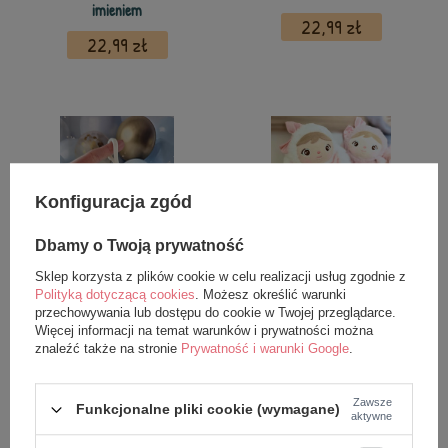
imieniem
22,99 zł
22,99 zł
Konfiguracja zgód
Dbamy o Twoją prywatność
Sklep korzysta z plików cookie w celu realizacji usług zgodnie z
Biały Miś Metoo z imieniem
Metoo Różowe Autko XL z
Polityką dotyczącą cookies
. Możesz określić warunki
personalizacją
przechowywania lub dostępu do cookie w Twojej przeglądarce.
22,99 zł
Więcej informacji na temat warunków i prywatności można
69,99 zł
znaleźć także na stronie
Prywatność i warunki Google
.
Zawsze
Funkcjonalne pliki cookie (wymagane)
aktywne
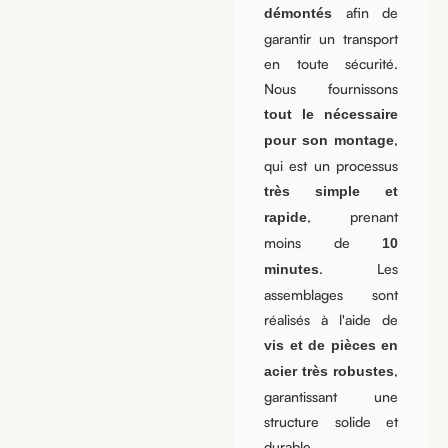
afin de
démontés
garantir un transport
en toute sécurité.
Nous fournissons
tout le nécessaire
,
pour son montage
qui est un processus
très simple et
, prenant
rapide
moins de
10
. Les
minutes
assemblages sont
réalisés à l'aide de
vis et de pièces en
,
acier très robustes
garantissant une
structure solide et
durable.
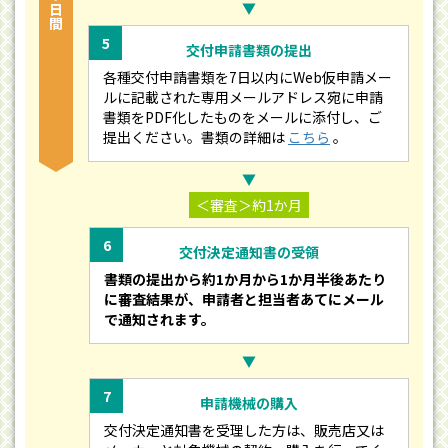
▼
5
交付申請書類の提出
各種交付申請書類を7日以内にWeb仮申請メー
ルに記載された専用メールアドレス宛に申請
書類をPDF化したものをメールに添付し、ご
提出ください。書類の詳細は
こちら
。
▼
＜審査＞約1か月
6
交付決定通知書の受領
書類の提出から約1か月から1か月半後あたり
に審査結果が、申請者と担当者あてにメール
で通知されます。
▼
7
申請機械の購入
交付決定通知書を受理した方は、販売店又は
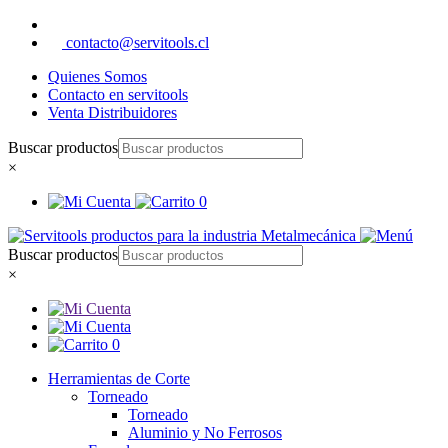
contacto@servitools.cl
Quienes Somos
Contacto en servitools
Venta Distribuidores
Buscar productos
×
0
Buscar productos
×
0
Herramientas de Corte
Torneado
Torneado
Aluminio y No Ferrosos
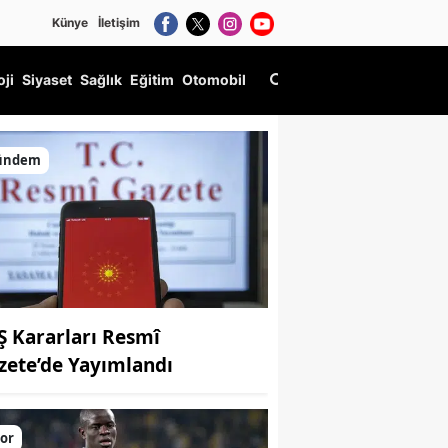
Künye
İletişim
oji
Siyaset
Sağlık
Eğitim
Otomobil
ündem
Ş Kararları Resmî
zete’de Yayımlandı
or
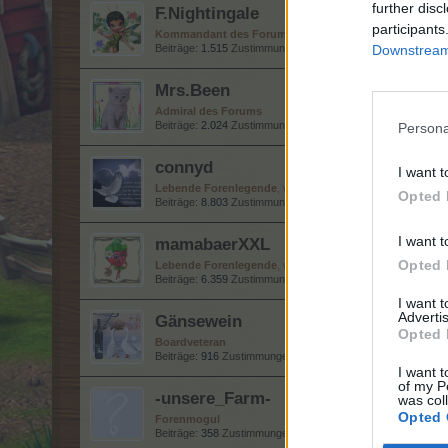
further disc
F.Nightingale
participants
Kommandant des Forums
Beiträge:
1.515
Zustimmungen:
37.496
Punkte für Erfolge:
Downstream 
1
Mrs.Been
Admiral des Forums
Beiträge:
2.024
Zustimmungen:
41.264
Punkte für Erfolge:
2
Persona
connyd
I want t
Lebende Forenlegende
, weiblich, <
Opted 
Beiträge:
8.803
Zustimmungen:
48.108
Punkte für Erfolge:
6
I want t
mamabaerXXL
Opted 
Lebende Forenlegende
, weiblich
Beiträge:
6.359
Zustimmungen:
33.524
Punkte für Erfolge:
6
I want 
Advertis
Gänsewein
Opted 
Boardveteran
Beiträge:
916
Zustimmungen:
21.971
Punkte für Erfolge:
950
I want t
of my P
-unsere_Farm-
was col
Opted 
Forenmogul
Beiträge:
358
Zustimmungen:
9.187
Punkte für Erfolge:
370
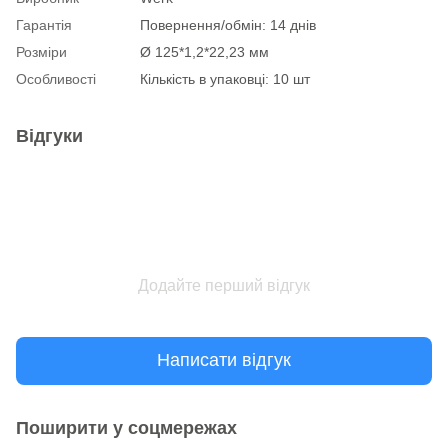
Гарантія
Повернення/обмін: 14 днів
Розміри
Ø 125*1,2*22,23 мм
Особливості
Кількість в упаковці: 10 шт
Відгуки
Додайте перший відгук
Написати відгук
Поширити у соцмережах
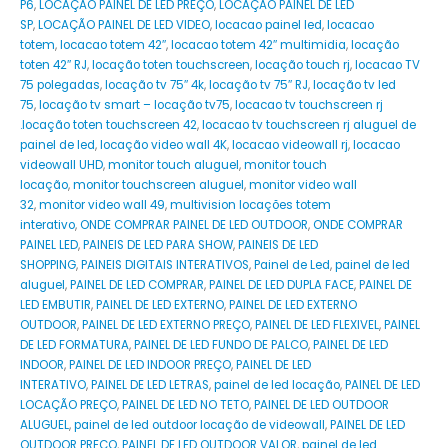
P6
,
LOCAÇÃO PAINEL DE LED PREÇO
,
LOCAÇÃO PAINEL DE LED
SP
,
LOCAÇÃO PAINEL DE LED VIDEO
,
locacao painel led
,
locacao
totem
,
locacao totem 42″
,
locacao totem 42″ multimidia
,
locação
toten 42″ RJ
,
locação toten touchscreen
,
locação touch rj
,
locacao TV
75 polegadas
,
locação tv 75″ 4k
,
locação tv 75″ RJ
,
locação tv led
75
,
locação tv smart – locação tv75
,
locacao tv touchscreen rj
.locação toten touchscreen 42
,
locacao tv touchscreen rj aluguel de
painel de led
,
locação video wall 4K
,
locacao videowall rj
,
locacao
videowall UHD
,
monitor touch aluguel
,
monitor touch
locação
,
monitor touchscreen aluguel
,
monitor video wall
32
,
monitor video wall 49
,
multivision locações totem
interativo
,
ONDE COMPRAR PAINEL DE LED OUTDOOR
,
ONDE COMPRAR
PAINEL LED
,
PAINEIS DE LED PARA SHOW
,
PAINEIS DE LED
SHOPPING
,
PAINEIS DIGITAIS INTERATIVOS
,
Painel de Led
,
painel de led
aluguel
,
PAINEL DE LED COMPRAR
,
PAINEL DE LED DUPLA FACE
,
PAINEL DE
LED EMBUTIR
,
PAINEL DE LED EXTERNO
,
PAINEL DE LED EXTERNO
OUTDOOR
,
PAINEL DE LED EXTERNO PREÇO
,
PAINEL DE LED FLEXIVEL
,
PAINEL
DE LED FORMATURA
,
PAINEL DE LED FUNDO DE PALCO
,
PAINEL DE LED
INDOOR
,
PAINEL DE LED INDOOR PREÇO
,
PAINEL DE LED
INTERATIVO
,
PAINEL DE LED LETRAS
,
painel de led locação
,
PAINEL DE LED
LOCAÇÃO PREÇO
,
PAINEL DE LED NO TETO
,
PAINEL DE LED OUTDOOR
ALUGUEL
,
painel de led outdoor locação de videowall
,
PAINEL DE LED
OUTDOOR PREÇO
,
PAINEL DE LED OUTDOOR VALOR
,
painel de led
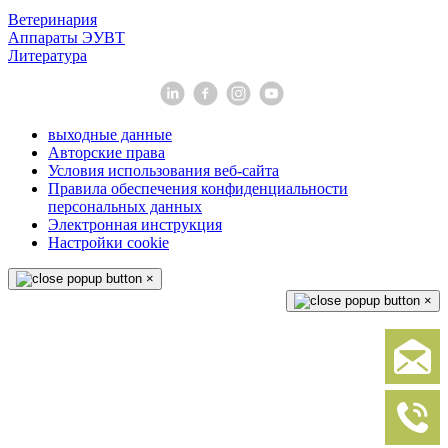
Ветеринария
Аппараты ЭУВТ
Литература
выходные данные
Авторские права
Условия использования веб-сайта
Правила обеспечения конфиденциальности
персональных данных
Электронная инструкция
Настройки cookie
×
×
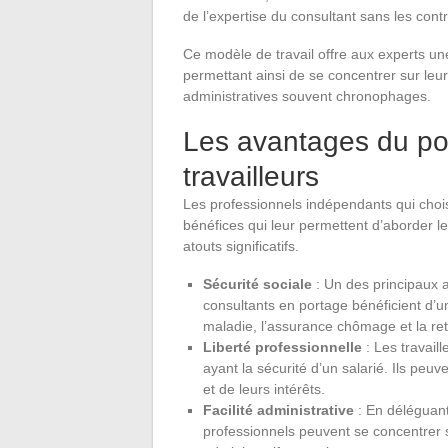
de l’expertise du consultant sans les cont
Ce modèle de travail offre aux experts un
permettant ainsi de se concentrer sur leu
administratives souvent chronophages.
Les avantages du por
travailleurs
Les professionnels indépendants qui choi
bénéfices qui leur permettent d’aborder le
atouts significatifs.
Sécurité sociale
: Un des principaux 
consultants en portage bénéficient d’
maladie, l’assurance chômage et la ret
Liberté professionnelle
: Les travail
ayant la sécurité d’un salarié. Ils peu
et de leurs intérêts.
Facilité administrative
: En déléguant
professionnels peuvent se concentrer su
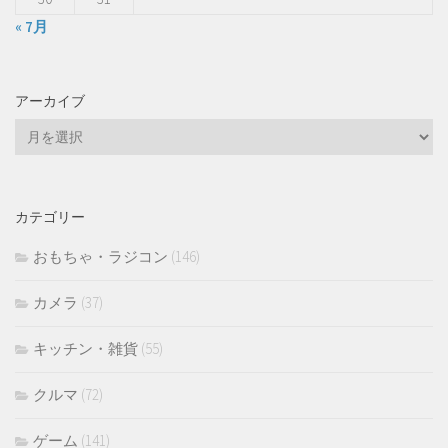
« 7月
アーカイブ
ア
ー
カ
イ
カテゴリー
ブ
おもちゃ・ラジコン
(146)
カメラ
(37)
キッチン・雑貨
(55)
クルマ
(72)
ゲーム
(141)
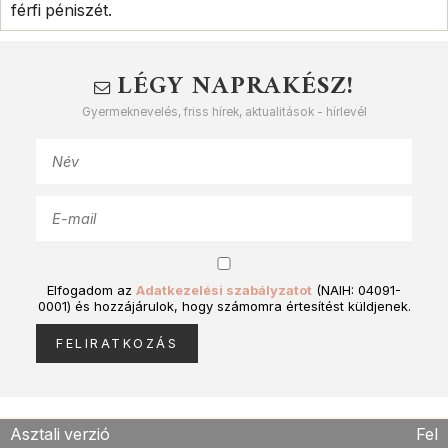
férfi péniszét.
LÉGY NAPRAKÉSZ!
Gyermeknevelés, friss hírek, aktualitások - hírlevél
Elfogadom az
Adatkezelési szabályzatot
(NAIH: 04091-
0001) és hozzájárulok, hogy számomra értesítést küldjenek.
Asztali verzió
Fel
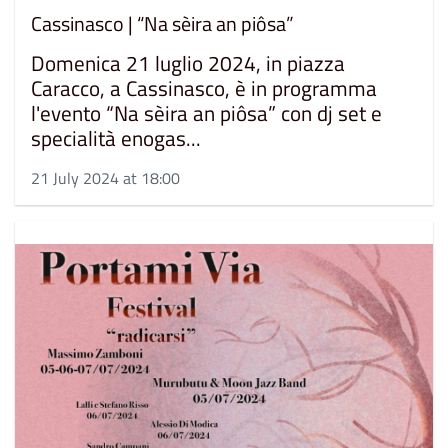
Cassinasco | “Na sèira an piôsa”
Domenica 21 luglio 2024, in piazza
Caracco, a Cassinasco, è in programma
l'evento “Na sèira an piôsa” con dj set e
specialità enogas...
21 July 2024 at 18:00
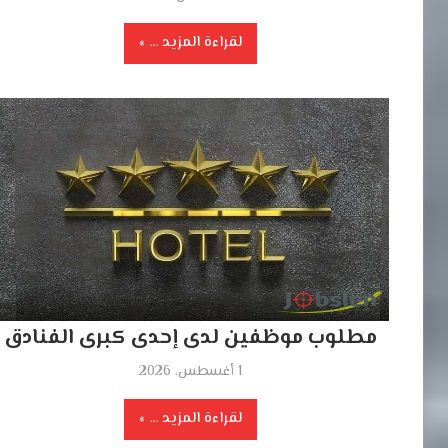
لقراءة المزيد ...
مطلوب موظفين لدى إحدى كبرى الفنادق
1 أغسطس، 2026
لقراءة المزيد ...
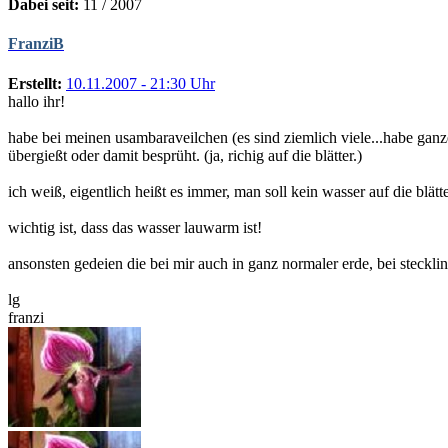
Dabei seit:
11 / 2007
FranziB
Erstellt:
10.11.2007 - 21:30 Uhr
hallo ihr!
habe bei meinen usambaraveilchen (es sind ziemlich viele...habe gan
übergießt oder damit besprüht. (ja, richig auf die blätter.)
ich weiß, eigentlich heißt es immer, man soll kein wasser auf die blät
wichtig ist, dass das wasser lauwarm ist!
ansonsten gedeien die bei mir auch in ganz normaler erde, bei steckl
lg
franzi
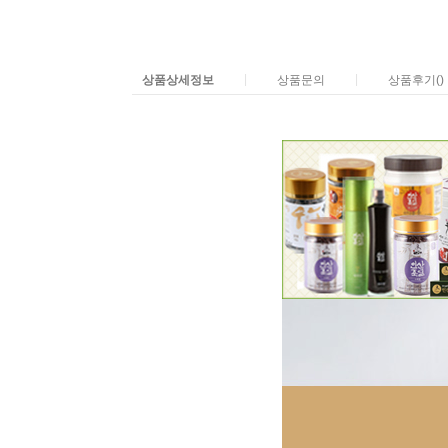
|
|
상품상세정보
상품문의
상품후기()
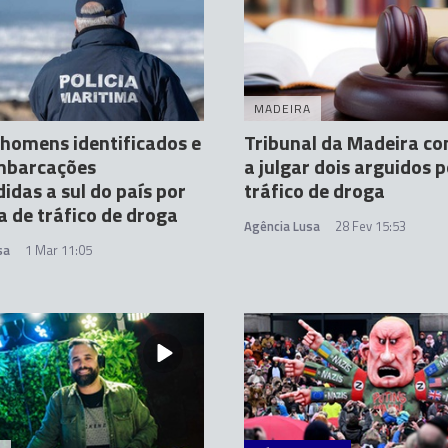
MADEIRA
homens identificados e
Tribunal da Madeira c
mbarcações
a julgar dois arguidos p
idas a sul do país por
tráfico de droga
a de tráfico de droga
Agência Lusa
28 Fev 15:53
sa
1 Mar 11:05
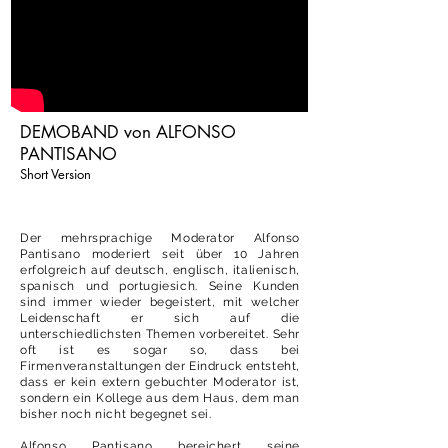
DEMOBAND von ALFONSO
PANTISANO
Short Version
Der mehrsprachige Moderator Alfonso
Pantisano moderiert seit über 10 Jahren
erfolgreich auf deutsch, englisch, italienisch,
spanisch und portugiesich. Seine Kunden
sind immer wieder begeistert, mit welcher
Leidenschaft er sich auf die
unterschiedlichsten Themen vorbereitet. Sehr
oft ist es sogar so, dass bei
Firmenveranstaltungen der Eindruck entsteht,
dass er kein extern gebuchter Moderator ist,
sondern ein Kollege aus dem Haus, dem man
bisher noch nicht begegnet sei.
Alfonso Pantisano bereichert seine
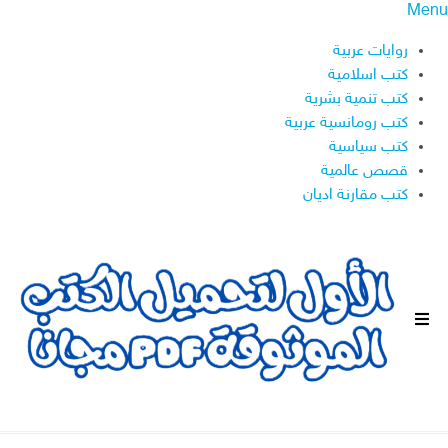
Menu
روايات عربية
كتب اسلامية
كتب تنمية بشرية
كتب رومانسية عربية
كتب سياسية
قصص عالمية
كتب مقارنة اديان
ا
ل
ق
ا
ئ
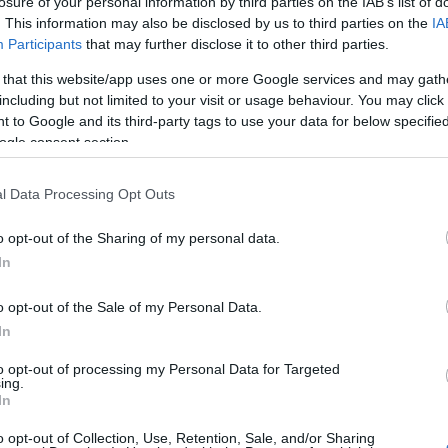
losure of your personal information by third parties on the IAB’s list of
11/09/2025 - 20:47
. This information may also be disclosed by us to third parties on the
IA
Participants
that may further disclose it to other third parties.
Η γερμανική Rheinmetall θα
παράγει βλήματα σε
 that this website/app uses one or more Google services and may gath
including but not limited to your visit or usage behaviour. You may click 
εργοστάσιο στην Ουκρανία -
 to Google and its third-party tags to use your data for below specifi
Περεταίρω εμπλοκή του
ogle consent section.
Βερολίνου στον πόλεμο
l Data Processing Opt Outs
Το Κίεβο ζητά βοήθεια από τους
Δυτικούς εταίρους του για να
o opt-out of the Sharing of my personal data.
αναβαθμίσει την εγχώρια
In
βιομηχανία όπλων, καθώς
o opt-out of the Sale of my Personal Data.
συνεχίζει να αποκρούει τις
In
ρωσικές δυνάμεις για τέταρτη
χρονιά από την εισβολή των
to opt-out of processing my Personal Data for Targeted
στρατευμάτων της Μόσχας.
ing.
In
o opt-out of Collection, Use, Retention, Sale, and/or Sharing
++++
- Objectif de la tâche
Combien de lignes des rangées ci-dessus contiennent la chaîne « seit », en tenant compte de la casse ? Indiquez seulement le nombre.

- Résultat obtenu
2